If there’s anything I’ve learned in my prior years studying science, it’s that between Gyroscopic Precession, Strong Nuclear Force, Bell’s Theorem, and light’s nature as both a particle AND a wave, some of the most important scientific principles are often the most counter-intuitive.
When it comes to understanding the universe with the Power of Science, these are the kind of things that deserve their own dedicated attention, hence the list.
Your comment works exactly the same if you substitute “atheist” for “autistic” and “religious” for “neurologically typical”.
Yeah, or like “swimmer” and “people who don’t swim”.
Special edition of 30th collection: Dumbing Of Age volume XXX: Violence is Love and Pleasure Is Evil
Dina set out to save this one.
She’s slowly understanding just how much there is for Becky to be saved from.
https://www.dumbingofage.com/2015/comic/book-5/03-the-butterflies-fly-away/radiometric/
am i crazy? it feels normal to not tell your friends about your sexual escapades. maybe im just a prude.
I mean, you’re “a prude” if you hold everyone to that standard, but, no, it’s totally cool to not want to share that or have it shared with you.
I mean it’s also not normal to barge into someone’s room you are at odds with 90% of the time and demand to talk about their spanking trauma, so like normal doesn’t really register with this lot.
Dina’s a bit of a wildcard.
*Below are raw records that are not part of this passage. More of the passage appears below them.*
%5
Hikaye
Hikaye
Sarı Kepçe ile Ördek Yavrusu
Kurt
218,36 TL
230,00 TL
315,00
It’s hard to say what she will do.
What, you mean this wasn’t what happened?
https://imgur.com/a/g5NggwF
I like these two. I think they’ll be alright.
This is really messed-up.
I just…my heart hurts for Dina right now. She’s a caring and emotional person who’s just been so vulnerable with her girlfriend and she’s trying to understand and she’s having to wrestle with the myriad ways her girlfriend’s family and community hurt her, where Diana’s family and community supported and nurtured her. Those big sad eyes speak volumes to me. Becky has absolutely been wronged and hurt, but man, I think Dina is getting into that too.
how do you spell the sound of all the oxygen leaving your idiotic, closeted, 30-something body because panel 4 of a webcomic about college queer babies described your upbringing so perfectly that you went into a state of astral projected ultrapanic?
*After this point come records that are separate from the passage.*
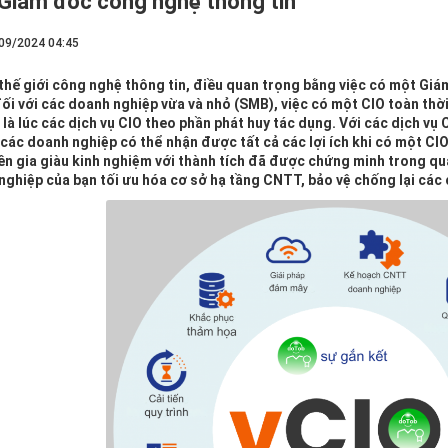
 Giám đốc công nghệ thông tin
09/2024 04:45
 thế giới công nghệ thông tin, điều quan trọng bằng việc có một Giá
đối với các doanh nghiệp vừa và nhỏ (SMB), việc có một CIO toàn thờ
là lúc các dịch vụ CIO theo phần phát huy tác dụng. Với các dịch vụ C
 các doanh nghiệp có thể nhận được tất cả các lợi ích khi có một CI
n gia giàu kinh nghiệm với thành tích đã được chứng minh trong quả
nghiệp của bạn tối ưu hóa cơ sở hạ tầng CNTT, bảo vệ chống lại các c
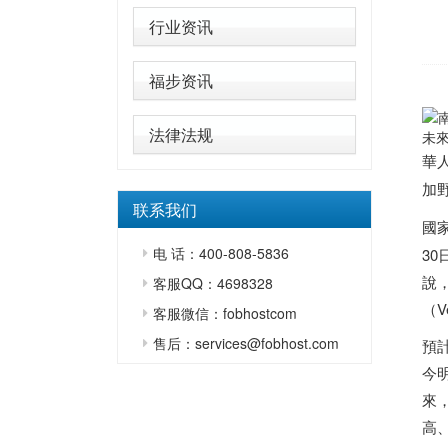
行业资讯
福步资讯
法律法规
未
華
加
联系我们
國
电 话：400-808-5836
3
說
客服QQ：4698328
（V
客服微信：fobhostcom
售后：services@fobhost.com
預
今
來
高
WOULDN’T IT BE NICE TO LEARN ABOUT AND INTEGRATE THESE LESSONS AS THEY WERE HAPPENING!?
Panel four of this strip sums up Christianity in a nutshell, at least the Catholic part of it.
You know, we never had that moment where Joyce actually straight up tells Dina, “Hey, by the way, you were right about evolution all along” which should go over well. But then again it seems bizarrely as though Joyce in fact does not yet believe evolution is real even though that aspect of her worldview was ingrained by the theism she now resents and reviles… Maybe no one has helped her to cross that rhetorical bridge yet?
I feel so bad for Becky here. She can’t even enjoy the fact that her girlfriend made love to her.
The pity is that the parents causing all this pain think they are doing the right thing.